2) Secondly, however the rational numbers also fail to be a multiplicative group because of that pesky zero, which was so useful in addition. Since multiplying by zero always produces zero, it cannot have an inverse.
Digression:
Suppose you introduce an element # to serve as the inverse of zero, defining its multiplication in some way such that 0*#=#*0=1. You then have to decide what multiplying by # does to all the other numbers lying around in your set. By associativity, (2*0)*# must equal 2*(0*#), which equals 2*1=2.
However, 2*0=0, so (2*0)*#=0*#=1 by definition. This, in variously simplified and more complicated terms, is the basis of stupid people's claims to have proven that 1=2. In maths it's called "Proof by contradiction", and it amounts to mathematical sarcasm. It's obvious that 1 does not equal 2, so some premise that produced this result must be false: in this case, 0 cannot have a multiplicative inverse, because that would mean 1=2.
So neither integers nor rationals qualify as groups under multiplication, though both are groups under addition. To get a multiplicative group you simply exclude zero: the nonzero rationals are a group under multiplication.
More examples of groups:
-The set {1} under multiplication: the only pair the operation can apply to in this case is 1*1=1, so we have the inverse and the neutral element all in one number.

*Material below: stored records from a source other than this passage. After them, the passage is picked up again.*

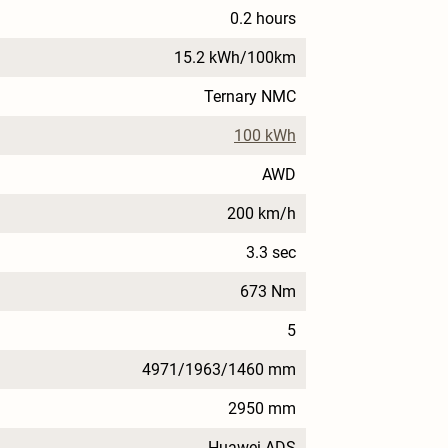
0.2 hours
15.2 kWh/100km
Ternary NMC
100 kWh
AWD
200 km/h
3.3 sec
673 Nm
5
4971/1963/1460 mm
2950 mm
Huawei ADS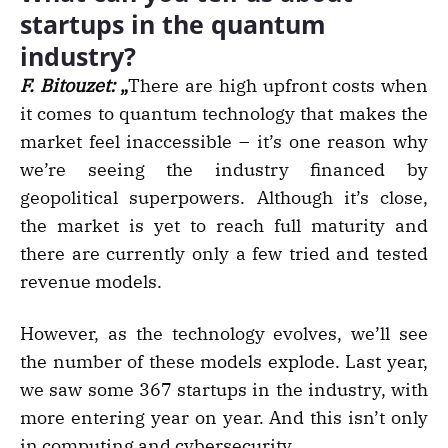
startups in the quantum
industry?
F. Bitouzet:
„
There are high upfront costs when
it comes to quantum technology that makes the
market feel inaccessible – it’s one reason why
we’re seeing the industry financed by
geopolitical superpowers. Although it’s close,
the market is yet to reach full maturity and
there are currently only a few tried and tested
revenue models.
However, as the technology evolves, we’ll see
the number of these models explode. Last year,
we saw some 367 startups in the industry, with
more entering year on year. And this isn’t only
in computing and cybersecurity.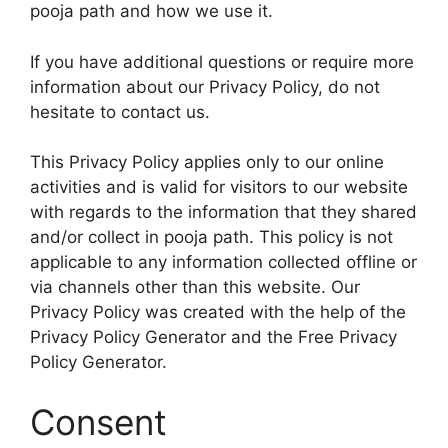
pooja path and how we use it.
If you have additional questions or require more
information about our Privacy Policy, do not
hesitate to contact us.
This Privacy Policy applies only to our online
activities and is valid for visitors to our website
with regards to the information that they shared
and/or collect in pooja path. This policy is not
applicable to any information collected offline or
via channels other than this website. Our
Privacy Policy was created with the help of the
Privacy Policy Generator and the Free Privacy
Policy Generator.
Consent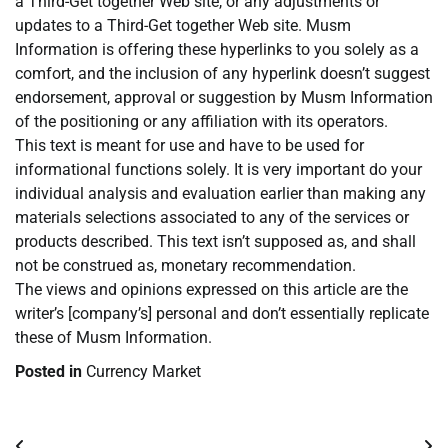
a Third-Get together Web site, or any adjustments or
updates to a Third-Get together Web site. Musm
Information is offering these hyperlinks to you solely as a
comfort, and the inclusion of any hyperlink doesn’t suggest
endorsement, approval or suggestion by Musm Information
of the positioning or any affiliation with its operators.
This text is meant for use and have to be used for
informational functions solely. It is very important do your
individual analysis and evaluation earlier than making any
materials selections associated to any of the services or
products described. This text isn’t supposed as, and shall
not be construed as, monetary recommendation.
The views and opinions expressed on this article are the
writer’s [company’s] personal and don’t essentially replicate
these of Musm Information.
Posted in
Currency Market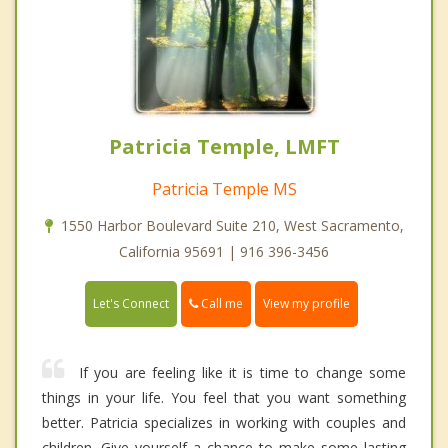
Patricia Temple, LMFT
Patricia Temple MS
1550 Harbor Boulevard Suite 210, West Sacramento,
California 95691 | 916 396-3456
Call me
Let's Connect
View my profile
If you are feeling like it is time to change some
things in your life. You feel that you want something
better. Patricia specializes in working with couples and
children. Give yourself a chance to make some lasting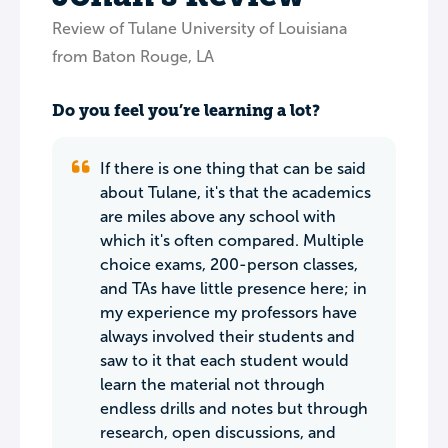
Review of Tulane University of Louisiana
from Baton Rouge, LA
Do you feel you’re learning a lot?
If there is one thing that can be said
about Tulane, it's that the academics
are miles above any school with
which it's often compared. Multiple
choice exams, 200-person classes,
and TAs have little presence here; in
my experience my professors have
always involved their students and
saw to it that each student would
learn the material not through
endless drills and notes but through
research, open discussions, and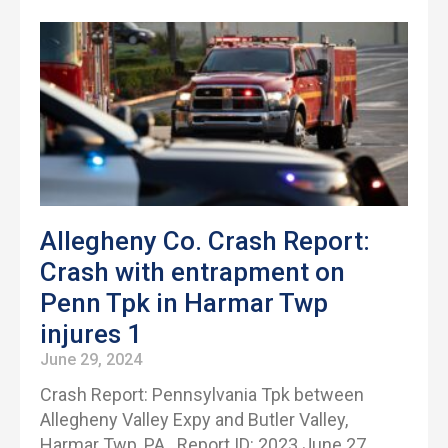
Allegheny Co. Crash Report:
Crash with entrapment on
Penn Tpk in Harmar Twp
injures 1
June 29, 2024
Crash Report: Pennsylvania Tpk between
Allegheny Valley Expy and Butler Valley,
Harmar Twp, PA Report ID: 2023 June 27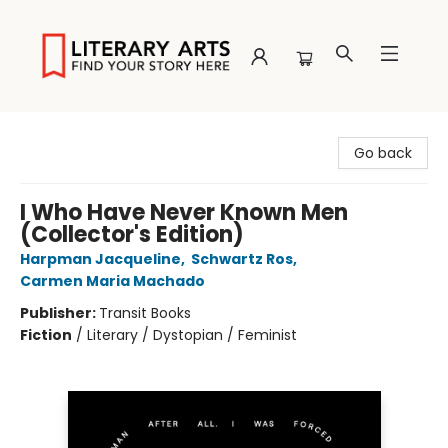
Literary Arts
Go back
I Who Have Never Known Men
(Collector's Edition)
Harpman Jacqueline
,
Schwartz Ros
,
Carmen Maria Machado
Publisher:
Transit Books
Fiction
/
Literary / Dystopian / Feminist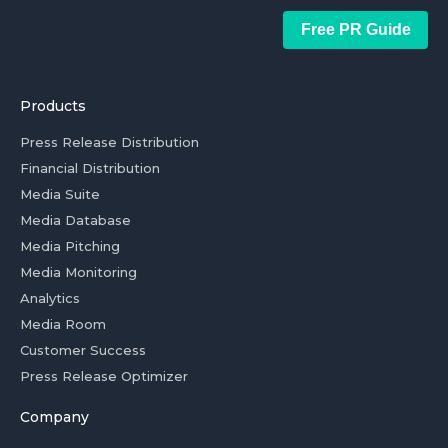
Free PR Guide
Products
Press Release Distribution
Financial Distribution
Media Suite
Media Database
Media Pitching
Media Monitoring
Analytics
Media Room
Customer Success
Press Release Optimizer
Company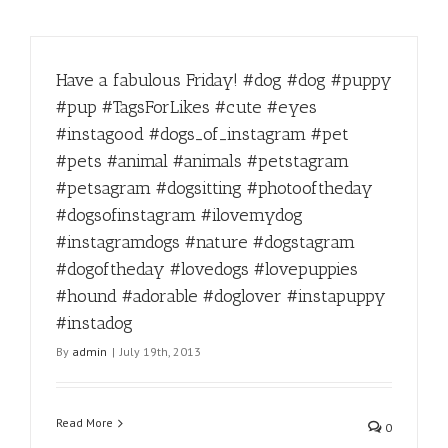
Have a fabulous Friday! #dog #dog #puppy
#pup #TagsForLikes #cute #eyes
#instagood #dogs_of_instagram #pet
#pets #animal #animals #petstagram
#petsagram #dogsitting #photooftheday
#dogsofinstagram #ilovemydog
#instagramdogs #nature #dogstagram
#dogoftheday #lovedogs #lovepuppies
#hound #adorable #doglover #instapuppy
#instadog
By
admin
|
July 19th, 2013
Read More
0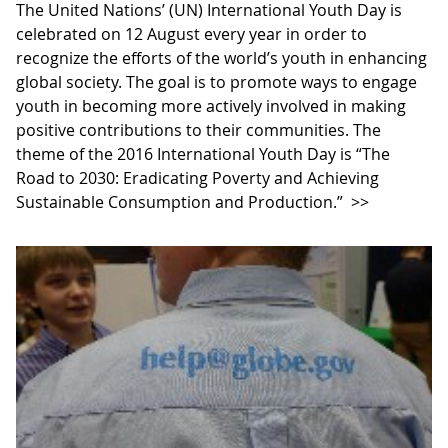
The United Nations’ (UN) International Youth Day is
celebrated on 12 August every year in order to
recognize the efforts of the world’s youth in enhancing
global society. The goal is to promote ways to engage
youth in becoming more actively involved in making
positive contributions to their communities. The
theme of the 2016 International Youth Day is “The
Road to 2030: Eradicating Poverty and Achieving
Sustainable Consumption and Production.”
>>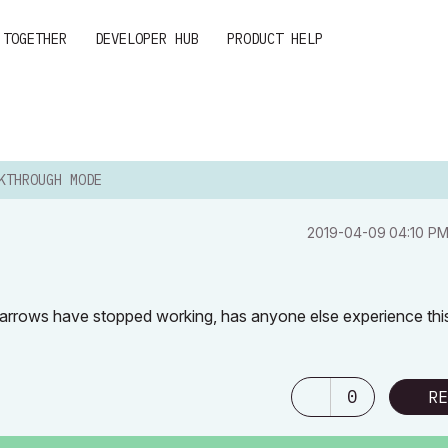
 TOGETHER
DEVELOPER HUB
PRODUCT HELP
KTHROUGH MODE
‎2019-04-09
04:10 P
 arrows have stopped working, has anyone else experience thi
0
RE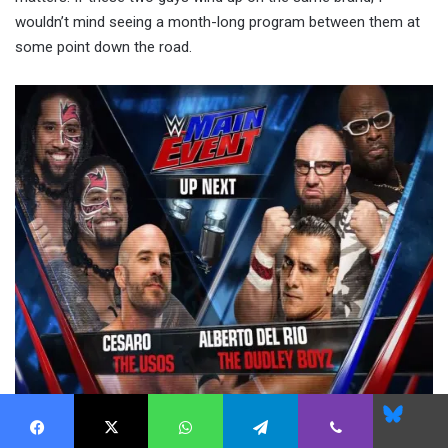
wouldn’t mind seeing a month-long program between them at
some point down the road.
Blues
Facebook
X
WhatsApp
Telegram
Viber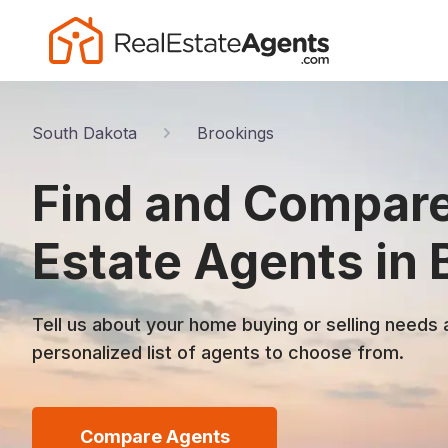
South Dakota
Brookings
Find and Compare
Estate Agents in 
Tell us about your home buying or selling needs 
personalized list of agents to choose from.
Compare Agents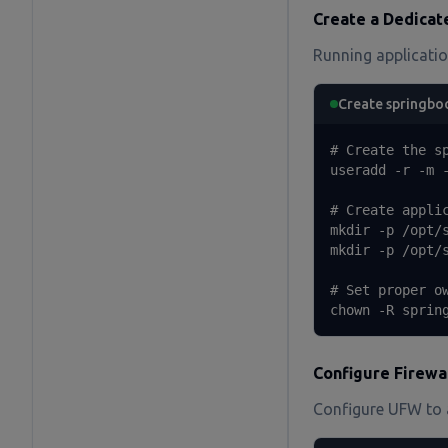
Create a Dedicat
Running application
Create springbo
# Create the sp
useradd -r -m -
# Create applic
mkdir -p /opt/s
mkdir -p /opt/s
# Set proper ow
chown -R sprin
Configure Firewa
Configure UFW to a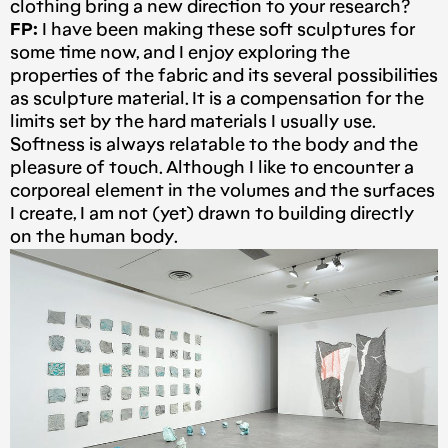
clothing bring a new direction to your research?
FP:
I have been making these soft sculptures for
some time now, and I enjoy exploring the
properties of the fabric and its several possibilities
as sculpture material. It is a compensation for the
limits set by the hard materials I usually use.
Softness is always relatable to the body and the
pleasure of touch. Although I like to encounter a
corporeal element in the volumes and the surfaces
I create, I am not (yet) drawn to building directly
on the human body.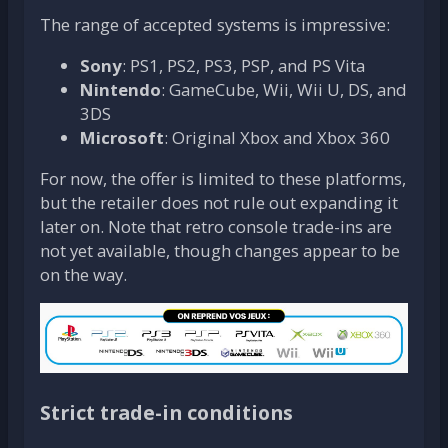
The range of accepted systems is impressive:
Sony
: PS1, PS2, PS3, PSP, and PS Vita
Nintendo
: GameCube, Wii, Wii U, DS, and
3DS
Microsoft
: Original Xbox and Xbox 360
For now, the offer is limited to these platforms,
but the retailer does not rule out expanding it
later on. Note that retro console trade-ins are
not yet available, though changes appear to be
on the way.
Strict trade-in conditions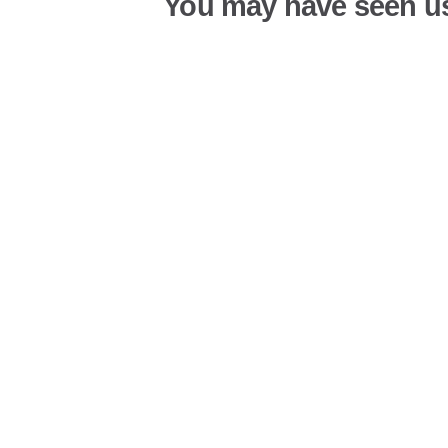
You may have seen u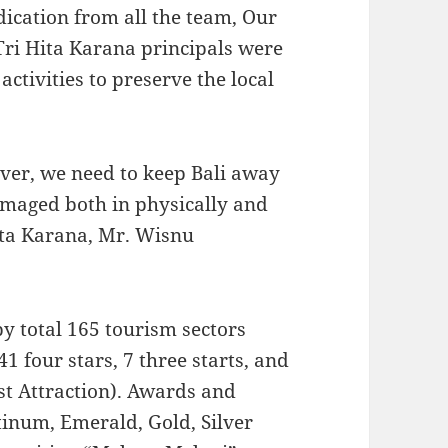
ication from all the team, Our
 Tri Hita Karana principals were
ctivities to preserve the local
ver, we need to keep Bali away
amaged both in physically and
ita Karana, Mr. Wisnu
y total 165 tourism sectors
41 four stars, 7 three starts, and
st Attraction). Awards and
tinum, Emerald, Gold, Silver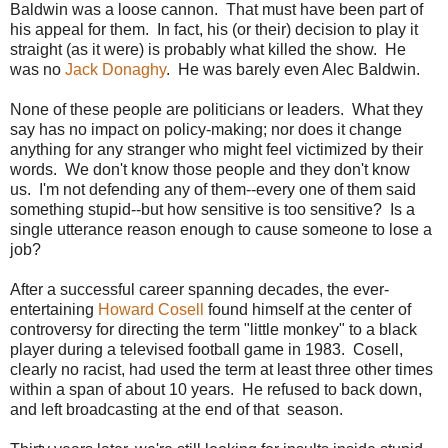
Baldwin was a loose cannon. That must have been part of
his appeal for them. In fact, his (or their) decision to play it
straight (as it were) is probably what killed the show. He
was no
Jack Donaghy
. He was barely even Alec Baldwin.
None of these people are politicians or leaders. What they
say has no impact on policy-making; nor does it change
anything for any stranger who might feel victimized by their
words. We don't know those people and they don't know
us. I'm not defending any of them--every one of them said
something stupid--but how sensitive is too sensitive? Is a
single utterance reason enough to cause someone to lose a
job?
After a successful career spanning decades, the ever-
entertaining
Howard Cosell
found himself at the center of
controversy for directing the term "little monkey" to a black
player during a televised football game in 1983. Cosell,
clearly no racist, had used the term at least three other times
within a span of about 10 years. He refused to back down,
and left broadcasting at the end of that season.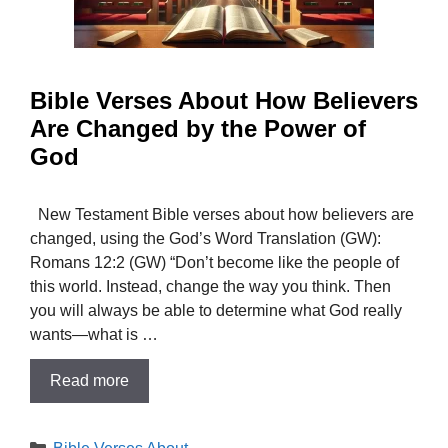
Bible Verses About How Believers
Are Changed by the Power of
God
New Testament Bible verses about how believers are
changed, using the God’s Word Translation (GW):
Romans 12:2 (GW) “Don’t become like the people of
this world. Instead, change the way you think. Then
you will always be able to determine what God really
wants—what is …
Read more
Categories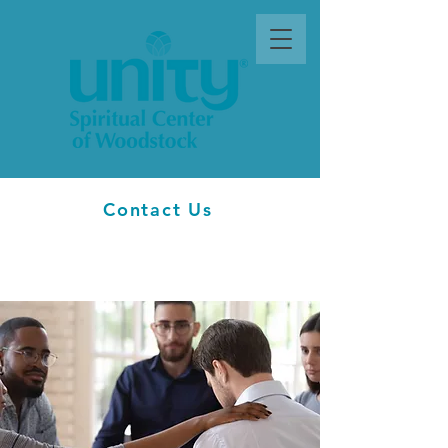
Contact Us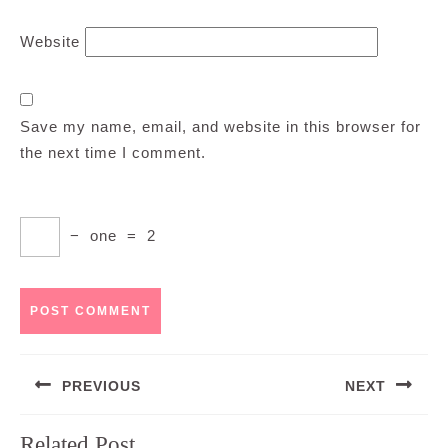
Website
Save my name, email, and website in this browser for
the next time I comment.
−
one
=
2
Post
PREVIOUS
NEXT
navigation
Previous
Next
Related Post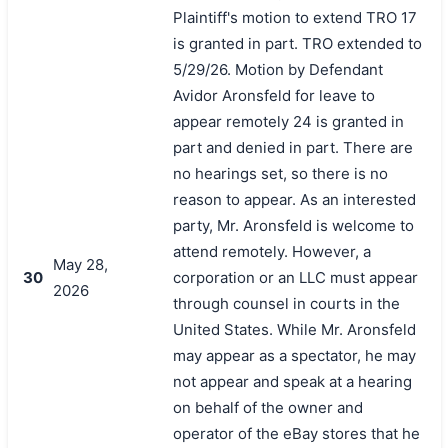
Plaintiff's motion to extend TRO 17
is granted in part. TRO extended to
5/29/26. Motion by Defendant
Avidor Aronsfeld for leave to
appear remotely 24 is granted in
part and denied in part. There are
no hearings set, so there is no
reason to appear. As an interested
party, Mr. Aronsfeld is welcome to
attend remotely. However, a
搜索
May 28,
30
corporation or an LLC must appear
2026
through counsel in courts in the
United States. While Mr. Aronsfeld
may appear as a spectator, he may
not appear and speak at a hearing
on behalf of the owner and
operator of the eBay stores that he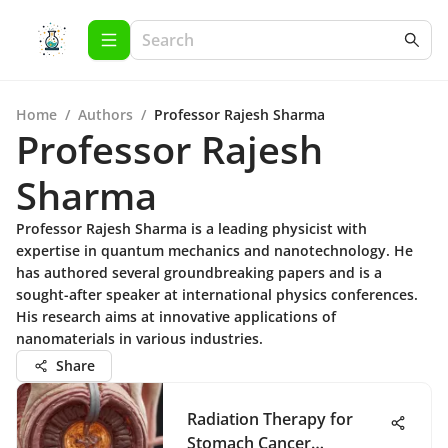
Home
/
Authors
/
Professor Rajesh Sharma
Professor Rajesh
Sharma
Professor Rajesh Sharma is a leading physicist with
expertise in quantum mechanics and nanotechnology. He
has authored several groundbreaking papers and is a
sought-after speaker at international physics conferences.
His research aims at innovative applications of
nanomaterials in various industries.
Share
Radiation Therapy for
Stomach Cancer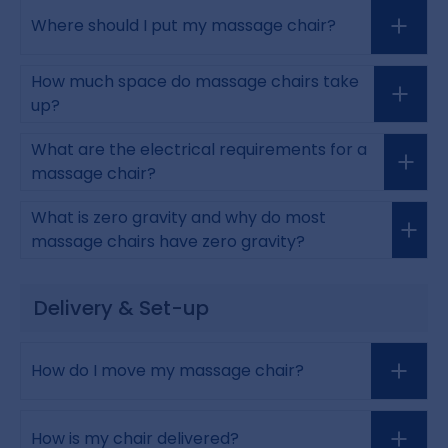
Where should I put my massage chair?
How much space do massage chairs take
up?
What are the electrical requirements for a
massage chair?
What is zero gravity and why do most
massage chairs have zero gravity?
Delivery & Set-up
How do I move my massage chair?
How is my chair delivered?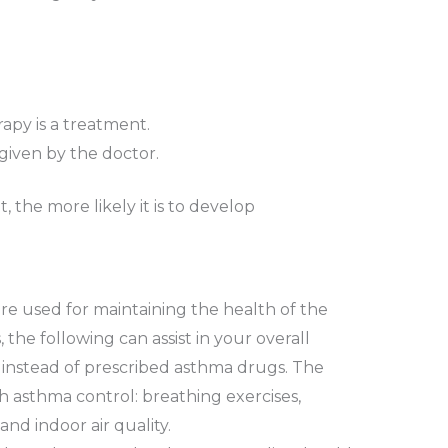
apy is a treatment.
given by the doctor.
 the more likely it is to develop
re used for maintaining the health of the
, the following can assist in your overall
 instead of prescribed asthma drugs. The
h asthma control: breathing exercises,
and indoor air quality.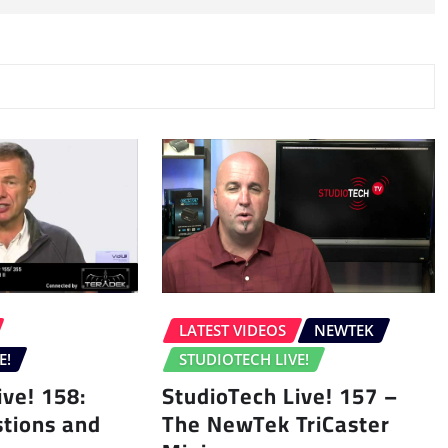
LATEST VIDEOS
NEWTEK
E!
STUDIOTECH LIVE!
ive! 158:
StudioTech Live! 157 –
tions and
The NewTek TriCaster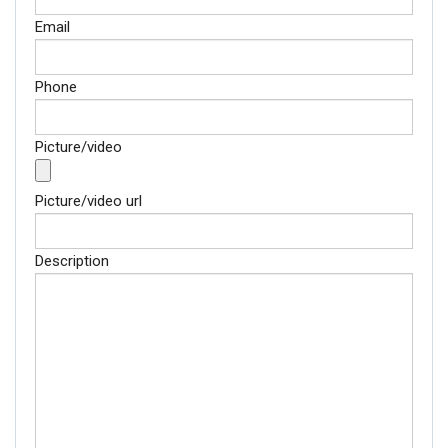
Email
Phone
Picture/video
Picture/video url
Description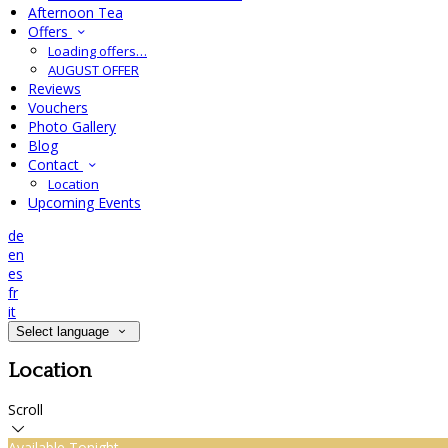
Afternoon Tea
Offers
Loading offers…
AUGUST OFFER
Reviews
Vouchers
Photo Gallery
Blog
Contact
Location
Upcoming Events
de
en
es
fr
it
Select language
Location
Scroll
Available Tonight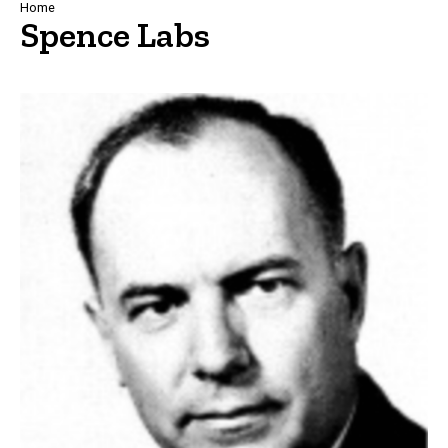
Breadcrumb
Home
Spence Labs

Similarly, the set {0} under addition. (Mathematicians consider these moreorless the same group because they're basically doing the same thing but with different names).
-The sets of real numbers, complex numbers, rationals, integers, even numbers, or multiples of any number (e.g. multiples of 3, or even multiples of 1/2 or of pi) under addition, with neutral element 0.
-The sets of nonzero real numbers, nonzero complex numbers, and nonzero rationals under multiplication with neutral element 1.
The fact that you can find the same structure with so many sets and operations is what makes mathematicians get all excited and want to start defining things. Once defined, groups can be found all over the place, in sets of functions, sets of vectors, sets of words, sets of sets, and sets of strange things no-one has a word for. And as soon as they find a group, they can instantly deduce bucketloads of properties about it, like isomorphism theorems, and ... probably other things as well. This is how maths works - by getting as far away from the real world as possible and seeing what you find, on the pretext that you'll manage at some point to apply what you've found to something more specific in the real world, given just a few obscure properties.